Every night, he watched the fossils move.
‘Excuse me,’
said the father of a family of four politely, clutching a curious toddler by
the hand. ‘But I’m afraid the yoo-strepdododylus wasn’t what we were looking
for. My daughter wanted to see the fish.’
‘Eustreptospondylus,’
he said testily. ‘And you don’t mean fish, you mean the plesiosaurs. They’re
down the hall.’
Of course, he
had told no one of his dreams. For one thing, he was not sure of them himself:
his mind was a sieve, sifting detail through detail until they jumbled and
blurred into pale pastel waterworks; until the bat that swooped down from the
ceiling was a pterodactyl no longer; until the calculating amber eyes that
pinned him in place lacked a face, multiplied in teeth, dwindled in shape. For
another, he was sure they meant nothing. He was twenty-three, after all, very
smart, about to graduate summa cum laude,
almost certainly going to be engaged in a brief while, well on his way up in
the world. Someone had told him dreams were nothing more than elaborate wishes:
there was nothing he could wish for. And in his world, no one wished for
nightmares.
But, still,
they troubled him. Always, they would happen in the same way. He would find
himself deserted in one of the museum halls, in the dread hours of a deadened
morning. He would hear a click and a rustle, and he would turn, and there,
behind him, there would be nothing but thin air, and a shadow he was sure had
not been there before. Was the darkness darker? Did it press slightly more
oppressively? Did he hear – could he hear – the sound of a rattled breath, sucked hungrily through narrow lungs, ever so softly in the murk?
So he ran, and
then his memory become mazelike, and woven through by holes no expert
seamstress would have left behind. But he remembered the ending. He remembered
the taste of ivory teeth, and the tap-tap of claws on marble floors. He
remembered the stench, and the hot musky breath that blew through his hair and
warmed his cheeks. He remembered being eaten, very slowly, recollecting in
excruciating detail as every limb was gnawed off, scarfed down and swallowed
piece by piece till only his head remained, wide-eyed and frozen in an
expression of permanent horror.

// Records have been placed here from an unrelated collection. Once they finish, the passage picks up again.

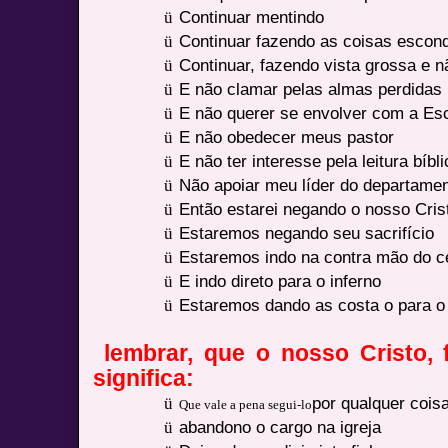
ü
Continuar mentindo
ü
Continuar fazendo as coisas escond
ü
Continuar, fazendo vista grossa e nã
ü
E não clamar pelas almas perdidas
ü
E não querer se envolver com a Esc
ü
E não obedecer meus pastor
ü
E não ter interesse pela leitura bíbl
ü
Não apoiar meu líder do departame
ü
Então estarei negando o nosso Cris
ü
Estaremos negando seu sacrifício
ü
Estaremos indo na contra mão do c
ü
E indo direto para o inferno
ü
Estaremos dando as costa o para o 
lembrar, que o nosso Cristo, 
significa:
ü
por qualquer coisa
Que vale a pena segui-lo
ü
abandono o cargo na igreja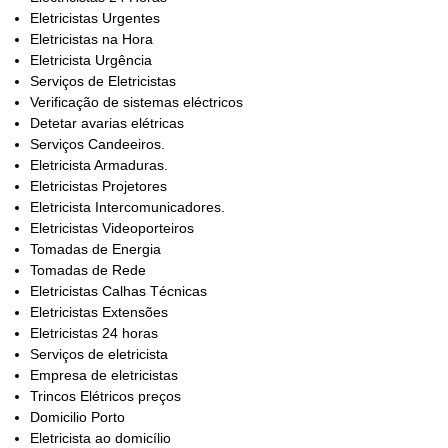
Eletricistas Urgentes
Eletricistas na Hora
Eletricista Urgência
Serviços de Eletricistas
Verificação de sistemas eléctricos
Detetar avarias elétricas
Serviços Candeeiros.
Eletricista Armaduras.
Eletricistas Projetores
Eletricista Intercomunicadores.
Eletricistas Videoporteiros
Tomadas de Energia
Tomadas de Rede
Eletricistas Calhas Técnicas
Eletricistas Extensões
Eletricistas 24 horas
Serviços de eletricista
Empresa de eletricistas
Trincos Elétricos preços
Domicilio Porto
Eletricista ao domicílio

He remembered the choking, deafening quiet, and
the last sight he ever saw by the sliver of moon that chanced through the
window, ominous and forbidding as he read the words scrawled metallically over
the plate.
Jurassic Hall.
Why had he led
them here? He wondered, as he watched the family of four walk away. Of all the
places in the world, what had drawn him back again to this one?
And he thought
he saw the diplodocus swivel its head to look at him.
Dreams weren’t
real. He told himself this as he stared at the diplodocus, daring it to move,
holding his breath. Dreams weren’t real.
But the
diplodocus stayed where it was, and he let out his breath, relief suffusing his
limbs. He rubbed his eyes. Sleep was a fickle mistress, he decided. Sometimes
she slept with you. Sometimes she stayed away. He was beginning to see things
where he shouldn’t. Tomorrow he was going to ask for a day off, he thought, and
pop a pill for sleep. Really, this was no way to live.
He was turning
away when his sleeve caught at something, and a tear ran up his uniform’s arm
to end at his elbow. Mentally, he cursed. The museum charged for uniforms, and
he was scrounging up every penny he could to buy that exquisite engagement ring
Claire had wanted. It was not until he looked to see where it had snagged that
his blood ran cold, and the hair on his neck stood on end. Many days later, he
would still not believe it, and in the end his wife would take him to a
psychiatrist, where he would gabble, incoherently, about what he swore had
somehow, impossibly, improbably, happened.
There, on the
teeth of the Eustreptospondylus, dangled a piece of the docent’s clothing. Her
eyesockets glinted: pale, malevolent amber, in the light of the afternoon sun.